EXTRACT:
--- START ---

Warning: mild spoilers
When
Queer
as Folk premiered
in December 2000 on Showtime it was touted as the most unapologetic,
sexy, edgy show about queer folks to ever be made. The drama
featured a telegenic cast of men and women living the gay life
in Pittsburgh, and it soon became clear that the show was definitely
going to push the envelope in terms of portraying gay sex on
television. Even the lesbian couple, Melanie (Michelle Clunie)
and Lindsay (Thea Gill) had sex in a way that had never before
been seen on TV.
But
it also soon became apparent that Queer as Folk was
never going to be about gay men and lesbians: it was a show
about gay men, and every once in a while their token lesbian
friends showed up, usually with their children in tow.
This
could be why many lesbian viewers have long had a love-hate
relationship with Queer as Folk. Even though Melanie
is a successful attorney and Lindsay is the director of a Pittsburgh
art gallery, the two rarely are allowed to do more than be mothers.
This is a stereotype that has pursued women, both gay and straight,
for millennia. Even after the successes of the women’s
movement, women in America are expected to identify wholly,
completely, with motherhood. If they don’t possess that
longing to mother a child, they are often characterized as abnormal.

--- END ---

AVAILABLE DATA:
--- START ---

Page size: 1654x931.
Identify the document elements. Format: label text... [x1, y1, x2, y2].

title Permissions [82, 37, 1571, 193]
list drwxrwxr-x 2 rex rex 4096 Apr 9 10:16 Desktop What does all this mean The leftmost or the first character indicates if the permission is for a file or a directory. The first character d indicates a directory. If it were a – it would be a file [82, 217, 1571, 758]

--- END ---

INSTRUCTIONS:
[1] Decide whether each statement below agrees with the Queer as Folk piece, answering yes or no and quoting the words of the piece that decide it.
(a) The show first aired on Showtime in December 2000.
(b) The show's characters live in Philadelphia.
(c) Lindsay works as an attorney.
[2] Print the part of the Queer as Folk piece starting with "and Lindsay (Thea" and going on through "than be mothers.".

SOLUTIONS TO EACH TASK:
[1]
(a) Yes: "premiered in December 2000 on Showtime"
(b) No: "living the gay life in Pittsburgh"
(c) No: "Lindsay is the director of a Pittsburgh art gallery"

[2]
and Lindsay (Thea Gill) had sex in a way that had never before
been seen on TV.
But
it also soon became apparent that Queer as Folk was
never going to be about gay men and lesbians: it was a show
about gay men, and every once in a while their token lesbian
friends showed up, usually with their children in tow.
This
could be why many lesbian viewers have long had a love-hate
relationship with Queer as Folk. Even though Melanie
is a successful attorney and Lindsay is the director of a Pittsburgh
art gallery, the two rarely are allowed to do more than be mothers.